(Materials provided begins)

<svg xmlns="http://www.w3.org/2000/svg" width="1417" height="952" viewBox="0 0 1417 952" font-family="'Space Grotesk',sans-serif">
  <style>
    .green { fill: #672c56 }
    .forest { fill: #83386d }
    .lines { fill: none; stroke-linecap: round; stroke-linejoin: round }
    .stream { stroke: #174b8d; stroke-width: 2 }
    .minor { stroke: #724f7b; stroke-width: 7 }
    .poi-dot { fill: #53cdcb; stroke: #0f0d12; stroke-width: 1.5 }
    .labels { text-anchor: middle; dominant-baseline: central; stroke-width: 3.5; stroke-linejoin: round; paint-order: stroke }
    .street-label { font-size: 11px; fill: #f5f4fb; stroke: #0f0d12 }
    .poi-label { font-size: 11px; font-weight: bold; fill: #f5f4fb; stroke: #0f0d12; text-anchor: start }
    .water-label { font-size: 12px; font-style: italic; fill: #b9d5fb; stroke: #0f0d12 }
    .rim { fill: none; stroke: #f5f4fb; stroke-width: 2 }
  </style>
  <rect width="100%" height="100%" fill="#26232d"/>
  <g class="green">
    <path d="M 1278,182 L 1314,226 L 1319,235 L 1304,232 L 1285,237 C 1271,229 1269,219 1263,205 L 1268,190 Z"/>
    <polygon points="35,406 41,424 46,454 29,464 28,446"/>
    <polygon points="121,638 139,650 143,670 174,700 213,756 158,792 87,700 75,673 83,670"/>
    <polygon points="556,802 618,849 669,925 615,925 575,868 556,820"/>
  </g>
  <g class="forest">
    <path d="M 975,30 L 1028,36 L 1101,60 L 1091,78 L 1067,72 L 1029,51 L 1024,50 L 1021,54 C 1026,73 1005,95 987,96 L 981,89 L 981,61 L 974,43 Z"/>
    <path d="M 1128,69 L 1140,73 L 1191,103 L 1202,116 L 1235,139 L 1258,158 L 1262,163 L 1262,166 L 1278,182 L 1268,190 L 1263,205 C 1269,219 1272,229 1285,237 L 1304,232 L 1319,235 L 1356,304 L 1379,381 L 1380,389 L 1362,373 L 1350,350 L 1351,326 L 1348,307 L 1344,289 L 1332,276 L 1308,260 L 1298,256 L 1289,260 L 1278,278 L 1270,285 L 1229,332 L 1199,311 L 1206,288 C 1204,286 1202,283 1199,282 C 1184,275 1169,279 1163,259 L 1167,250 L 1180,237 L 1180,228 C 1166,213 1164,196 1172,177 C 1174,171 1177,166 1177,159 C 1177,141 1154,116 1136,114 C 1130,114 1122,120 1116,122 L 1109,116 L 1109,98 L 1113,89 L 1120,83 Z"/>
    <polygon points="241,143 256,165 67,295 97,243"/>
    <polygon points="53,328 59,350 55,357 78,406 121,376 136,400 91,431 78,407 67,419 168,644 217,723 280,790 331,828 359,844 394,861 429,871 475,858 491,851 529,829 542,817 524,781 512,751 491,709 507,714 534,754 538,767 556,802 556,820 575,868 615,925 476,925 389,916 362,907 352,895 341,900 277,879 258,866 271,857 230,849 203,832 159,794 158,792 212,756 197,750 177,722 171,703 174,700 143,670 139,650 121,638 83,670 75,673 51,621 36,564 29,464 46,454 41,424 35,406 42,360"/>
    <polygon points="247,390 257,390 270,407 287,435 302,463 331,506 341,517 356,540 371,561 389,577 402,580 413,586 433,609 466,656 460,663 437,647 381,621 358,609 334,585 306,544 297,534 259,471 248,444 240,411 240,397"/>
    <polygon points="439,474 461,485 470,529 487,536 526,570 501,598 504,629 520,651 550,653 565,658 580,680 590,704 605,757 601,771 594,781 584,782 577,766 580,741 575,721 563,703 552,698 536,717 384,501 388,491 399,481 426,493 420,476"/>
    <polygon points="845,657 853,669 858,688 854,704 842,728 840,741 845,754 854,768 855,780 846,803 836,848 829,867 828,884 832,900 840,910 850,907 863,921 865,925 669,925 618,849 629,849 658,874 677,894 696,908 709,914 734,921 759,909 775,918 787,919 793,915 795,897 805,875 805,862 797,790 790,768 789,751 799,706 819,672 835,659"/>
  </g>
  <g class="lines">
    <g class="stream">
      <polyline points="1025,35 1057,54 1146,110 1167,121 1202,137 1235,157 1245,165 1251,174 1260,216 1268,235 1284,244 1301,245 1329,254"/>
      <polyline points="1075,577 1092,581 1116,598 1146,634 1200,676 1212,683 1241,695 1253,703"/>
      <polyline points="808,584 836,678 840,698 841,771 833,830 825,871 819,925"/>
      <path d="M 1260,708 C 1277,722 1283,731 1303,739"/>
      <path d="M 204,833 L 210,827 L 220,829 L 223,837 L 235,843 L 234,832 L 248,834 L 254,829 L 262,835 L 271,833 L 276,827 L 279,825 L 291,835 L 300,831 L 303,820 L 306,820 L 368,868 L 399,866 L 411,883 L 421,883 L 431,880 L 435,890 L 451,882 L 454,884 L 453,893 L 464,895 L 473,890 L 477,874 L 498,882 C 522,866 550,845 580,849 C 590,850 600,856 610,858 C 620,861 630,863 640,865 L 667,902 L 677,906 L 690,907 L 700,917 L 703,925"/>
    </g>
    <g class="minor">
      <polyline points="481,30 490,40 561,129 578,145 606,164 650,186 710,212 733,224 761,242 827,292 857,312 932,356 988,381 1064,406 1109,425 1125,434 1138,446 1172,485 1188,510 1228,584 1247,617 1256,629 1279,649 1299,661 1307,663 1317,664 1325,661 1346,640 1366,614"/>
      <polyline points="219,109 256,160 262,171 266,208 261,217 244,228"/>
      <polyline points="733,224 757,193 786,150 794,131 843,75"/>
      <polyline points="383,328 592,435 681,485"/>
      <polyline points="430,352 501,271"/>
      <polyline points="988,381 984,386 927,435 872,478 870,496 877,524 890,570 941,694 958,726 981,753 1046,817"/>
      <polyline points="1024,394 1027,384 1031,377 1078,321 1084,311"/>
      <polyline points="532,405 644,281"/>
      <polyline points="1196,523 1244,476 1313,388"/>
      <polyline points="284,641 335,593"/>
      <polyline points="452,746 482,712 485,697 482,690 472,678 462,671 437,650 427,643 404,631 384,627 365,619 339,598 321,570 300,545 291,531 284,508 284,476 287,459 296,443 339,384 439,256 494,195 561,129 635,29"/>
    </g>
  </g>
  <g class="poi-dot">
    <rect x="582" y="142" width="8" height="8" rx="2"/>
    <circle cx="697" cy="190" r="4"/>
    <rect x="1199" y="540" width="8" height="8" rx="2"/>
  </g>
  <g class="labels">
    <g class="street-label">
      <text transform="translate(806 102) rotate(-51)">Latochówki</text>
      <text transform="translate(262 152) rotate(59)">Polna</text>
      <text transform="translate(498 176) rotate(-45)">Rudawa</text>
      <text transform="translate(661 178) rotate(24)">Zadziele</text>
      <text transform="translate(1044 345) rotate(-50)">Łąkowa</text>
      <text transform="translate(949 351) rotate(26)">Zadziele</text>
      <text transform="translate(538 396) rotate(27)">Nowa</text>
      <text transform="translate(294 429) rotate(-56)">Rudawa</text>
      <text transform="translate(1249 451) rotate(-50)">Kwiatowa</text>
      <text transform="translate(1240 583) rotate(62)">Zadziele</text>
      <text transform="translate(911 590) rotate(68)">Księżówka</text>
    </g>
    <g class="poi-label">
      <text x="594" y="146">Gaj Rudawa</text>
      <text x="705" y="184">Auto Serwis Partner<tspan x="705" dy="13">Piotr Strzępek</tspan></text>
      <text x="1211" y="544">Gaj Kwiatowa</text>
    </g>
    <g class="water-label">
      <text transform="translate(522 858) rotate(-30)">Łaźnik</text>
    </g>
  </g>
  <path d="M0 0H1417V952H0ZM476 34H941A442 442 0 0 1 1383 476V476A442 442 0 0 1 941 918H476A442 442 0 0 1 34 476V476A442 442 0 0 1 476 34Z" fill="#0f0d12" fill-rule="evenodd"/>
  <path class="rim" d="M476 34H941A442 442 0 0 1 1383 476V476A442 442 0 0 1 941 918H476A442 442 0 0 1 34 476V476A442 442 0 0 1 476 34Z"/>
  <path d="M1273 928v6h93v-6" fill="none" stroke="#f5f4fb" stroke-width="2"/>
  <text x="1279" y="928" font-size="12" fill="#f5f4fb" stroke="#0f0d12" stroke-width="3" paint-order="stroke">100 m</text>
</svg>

(Materials provided ends)
(Materials provided begins)

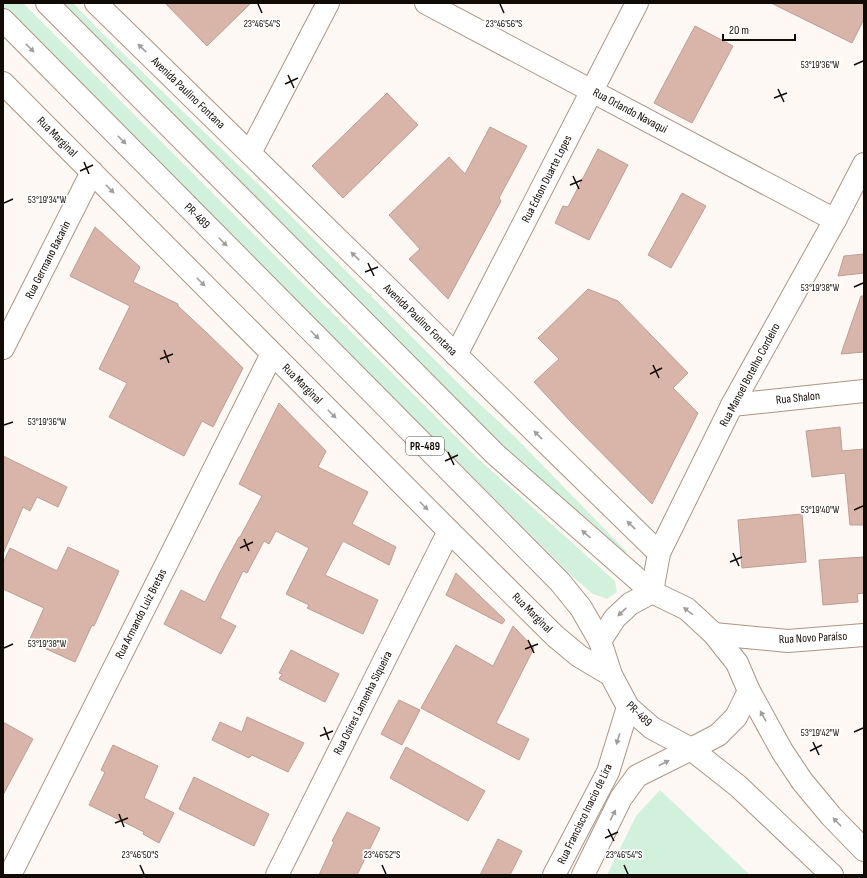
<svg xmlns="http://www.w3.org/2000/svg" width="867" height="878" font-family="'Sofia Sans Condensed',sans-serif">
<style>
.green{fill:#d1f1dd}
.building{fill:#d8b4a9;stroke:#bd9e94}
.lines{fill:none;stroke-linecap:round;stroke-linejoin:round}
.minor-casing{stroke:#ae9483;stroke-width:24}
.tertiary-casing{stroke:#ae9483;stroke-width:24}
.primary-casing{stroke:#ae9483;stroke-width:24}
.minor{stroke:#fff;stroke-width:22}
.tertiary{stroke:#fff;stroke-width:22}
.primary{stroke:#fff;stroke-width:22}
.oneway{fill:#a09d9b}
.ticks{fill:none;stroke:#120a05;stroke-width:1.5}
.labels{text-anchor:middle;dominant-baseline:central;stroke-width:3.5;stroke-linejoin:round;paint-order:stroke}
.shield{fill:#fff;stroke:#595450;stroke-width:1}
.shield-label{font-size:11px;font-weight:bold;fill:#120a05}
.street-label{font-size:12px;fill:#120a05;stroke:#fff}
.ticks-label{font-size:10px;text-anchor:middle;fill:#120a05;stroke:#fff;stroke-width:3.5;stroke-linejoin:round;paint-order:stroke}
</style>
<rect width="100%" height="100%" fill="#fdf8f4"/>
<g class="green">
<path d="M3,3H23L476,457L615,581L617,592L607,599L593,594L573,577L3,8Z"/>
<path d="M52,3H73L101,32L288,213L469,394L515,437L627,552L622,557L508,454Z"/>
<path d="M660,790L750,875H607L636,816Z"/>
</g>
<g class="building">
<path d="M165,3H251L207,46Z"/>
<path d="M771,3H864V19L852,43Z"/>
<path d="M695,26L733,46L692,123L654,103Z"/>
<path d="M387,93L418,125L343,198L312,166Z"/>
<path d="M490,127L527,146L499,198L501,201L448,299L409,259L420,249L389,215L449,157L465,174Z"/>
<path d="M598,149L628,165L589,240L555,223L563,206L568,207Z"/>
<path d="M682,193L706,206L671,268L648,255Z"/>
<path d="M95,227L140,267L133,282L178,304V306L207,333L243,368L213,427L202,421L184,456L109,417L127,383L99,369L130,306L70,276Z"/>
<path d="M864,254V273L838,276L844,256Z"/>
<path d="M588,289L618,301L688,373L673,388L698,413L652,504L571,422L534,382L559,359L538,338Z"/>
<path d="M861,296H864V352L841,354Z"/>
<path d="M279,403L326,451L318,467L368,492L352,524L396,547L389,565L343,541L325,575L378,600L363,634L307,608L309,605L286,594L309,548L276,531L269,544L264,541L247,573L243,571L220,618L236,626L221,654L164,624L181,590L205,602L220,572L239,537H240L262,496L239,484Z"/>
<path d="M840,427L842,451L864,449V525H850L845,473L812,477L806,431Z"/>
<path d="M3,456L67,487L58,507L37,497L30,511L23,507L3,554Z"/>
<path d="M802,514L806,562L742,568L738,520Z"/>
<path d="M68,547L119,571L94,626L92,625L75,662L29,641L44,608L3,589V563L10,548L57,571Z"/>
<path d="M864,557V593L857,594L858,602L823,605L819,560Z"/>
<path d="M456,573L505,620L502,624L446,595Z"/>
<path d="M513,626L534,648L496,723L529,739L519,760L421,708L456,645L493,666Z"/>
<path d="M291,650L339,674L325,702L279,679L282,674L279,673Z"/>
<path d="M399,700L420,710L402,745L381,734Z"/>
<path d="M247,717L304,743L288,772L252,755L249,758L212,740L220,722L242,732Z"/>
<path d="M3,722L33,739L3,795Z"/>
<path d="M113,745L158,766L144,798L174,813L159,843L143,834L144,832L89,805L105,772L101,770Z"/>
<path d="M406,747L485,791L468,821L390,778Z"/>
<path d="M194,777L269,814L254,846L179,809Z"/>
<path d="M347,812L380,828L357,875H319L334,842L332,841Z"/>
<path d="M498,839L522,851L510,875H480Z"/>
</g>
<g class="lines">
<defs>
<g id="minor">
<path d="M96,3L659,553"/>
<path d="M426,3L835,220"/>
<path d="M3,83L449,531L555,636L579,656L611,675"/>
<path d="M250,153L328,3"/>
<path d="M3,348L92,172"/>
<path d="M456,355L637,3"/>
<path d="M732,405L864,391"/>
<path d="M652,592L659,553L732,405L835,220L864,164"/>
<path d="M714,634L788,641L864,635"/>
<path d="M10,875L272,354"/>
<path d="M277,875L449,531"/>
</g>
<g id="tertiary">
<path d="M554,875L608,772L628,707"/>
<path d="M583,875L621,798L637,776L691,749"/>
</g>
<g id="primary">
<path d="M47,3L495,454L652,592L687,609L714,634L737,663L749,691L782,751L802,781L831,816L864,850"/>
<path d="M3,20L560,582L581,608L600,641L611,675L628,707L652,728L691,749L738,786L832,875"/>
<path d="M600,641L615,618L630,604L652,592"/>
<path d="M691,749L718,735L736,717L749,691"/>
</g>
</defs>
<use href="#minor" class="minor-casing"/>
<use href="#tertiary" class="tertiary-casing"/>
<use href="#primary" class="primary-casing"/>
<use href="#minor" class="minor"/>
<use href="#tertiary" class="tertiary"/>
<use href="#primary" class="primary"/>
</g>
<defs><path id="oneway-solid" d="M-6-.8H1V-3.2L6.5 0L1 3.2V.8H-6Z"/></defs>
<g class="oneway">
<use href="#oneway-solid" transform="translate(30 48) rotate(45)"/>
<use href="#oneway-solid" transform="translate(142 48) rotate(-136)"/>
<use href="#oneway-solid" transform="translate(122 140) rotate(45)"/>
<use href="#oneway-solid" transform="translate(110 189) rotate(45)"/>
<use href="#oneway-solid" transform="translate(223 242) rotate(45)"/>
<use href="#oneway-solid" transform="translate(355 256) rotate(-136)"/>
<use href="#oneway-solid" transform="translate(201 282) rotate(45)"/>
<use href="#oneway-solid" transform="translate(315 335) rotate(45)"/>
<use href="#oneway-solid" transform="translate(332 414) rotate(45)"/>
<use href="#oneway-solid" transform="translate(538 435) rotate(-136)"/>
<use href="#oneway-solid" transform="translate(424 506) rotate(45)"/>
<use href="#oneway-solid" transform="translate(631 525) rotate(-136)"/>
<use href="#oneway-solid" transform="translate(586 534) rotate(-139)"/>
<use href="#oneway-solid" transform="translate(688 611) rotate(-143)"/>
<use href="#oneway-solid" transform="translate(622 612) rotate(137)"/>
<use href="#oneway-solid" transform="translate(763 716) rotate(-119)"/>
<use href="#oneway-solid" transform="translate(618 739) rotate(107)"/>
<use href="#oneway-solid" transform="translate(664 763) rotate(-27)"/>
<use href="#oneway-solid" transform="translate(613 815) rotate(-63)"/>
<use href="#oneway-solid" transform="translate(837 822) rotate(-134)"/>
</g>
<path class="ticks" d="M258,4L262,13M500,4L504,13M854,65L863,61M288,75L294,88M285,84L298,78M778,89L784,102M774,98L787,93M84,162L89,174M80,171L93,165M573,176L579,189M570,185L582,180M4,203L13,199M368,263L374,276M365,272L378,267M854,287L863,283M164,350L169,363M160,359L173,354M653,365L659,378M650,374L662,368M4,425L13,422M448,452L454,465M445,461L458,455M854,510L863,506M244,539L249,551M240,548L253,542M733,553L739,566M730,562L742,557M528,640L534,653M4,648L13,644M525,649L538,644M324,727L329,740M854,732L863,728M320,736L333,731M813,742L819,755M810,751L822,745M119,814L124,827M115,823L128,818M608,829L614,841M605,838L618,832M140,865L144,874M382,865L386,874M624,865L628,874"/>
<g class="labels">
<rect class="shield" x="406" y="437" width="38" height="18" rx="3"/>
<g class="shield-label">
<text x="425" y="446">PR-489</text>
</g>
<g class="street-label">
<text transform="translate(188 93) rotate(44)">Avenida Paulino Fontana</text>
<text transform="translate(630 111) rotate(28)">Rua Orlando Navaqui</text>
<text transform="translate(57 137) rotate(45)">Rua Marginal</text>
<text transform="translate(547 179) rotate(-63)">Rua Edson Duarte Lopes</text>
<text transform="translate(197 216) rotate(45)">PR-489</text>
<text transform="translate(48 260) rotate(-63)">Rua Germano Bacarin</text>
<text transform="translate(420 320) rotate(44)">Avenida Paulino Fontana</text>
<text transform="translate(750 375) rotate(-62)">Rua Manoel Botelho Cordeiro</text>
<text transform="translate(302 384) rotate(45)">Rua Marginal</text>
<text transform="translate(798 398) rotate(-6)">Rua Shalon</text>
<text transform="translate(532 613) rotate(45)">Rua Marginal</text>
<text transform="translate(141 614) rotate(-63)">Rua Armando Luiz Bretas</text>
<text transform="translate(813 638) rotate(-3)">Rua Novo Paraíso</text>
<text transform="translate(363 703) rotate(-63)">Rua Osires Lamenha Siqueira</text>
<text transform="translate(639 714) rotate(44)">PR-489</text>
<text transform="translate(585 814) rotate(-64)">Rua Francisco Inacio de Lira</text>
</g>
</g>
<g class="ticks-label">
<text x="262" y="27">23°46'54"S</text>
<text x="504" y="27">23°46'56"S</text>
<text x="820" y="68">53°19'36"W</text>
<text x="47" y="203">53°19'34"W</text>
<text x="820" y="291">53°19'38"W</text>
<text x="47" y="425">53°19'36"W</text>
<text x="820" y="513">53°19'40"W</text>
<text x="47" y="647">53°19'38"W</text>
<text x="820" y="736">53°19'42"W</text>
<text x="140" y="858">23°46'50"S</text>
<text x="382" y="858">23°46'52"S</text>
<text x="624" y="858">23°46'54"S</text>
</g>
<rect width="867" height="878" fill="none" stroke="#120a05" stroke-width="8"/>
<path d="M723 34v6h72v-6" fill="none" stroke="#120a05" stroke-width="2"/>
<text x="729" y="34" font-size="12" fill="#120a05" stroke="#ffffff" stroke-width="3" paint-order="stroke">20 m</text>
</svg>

(Materials provided ends)

> [Instructions for the task]: From the entries, give the number of lines where the string "sans" is found, and nothing else.

> [Result for this exercise]: 2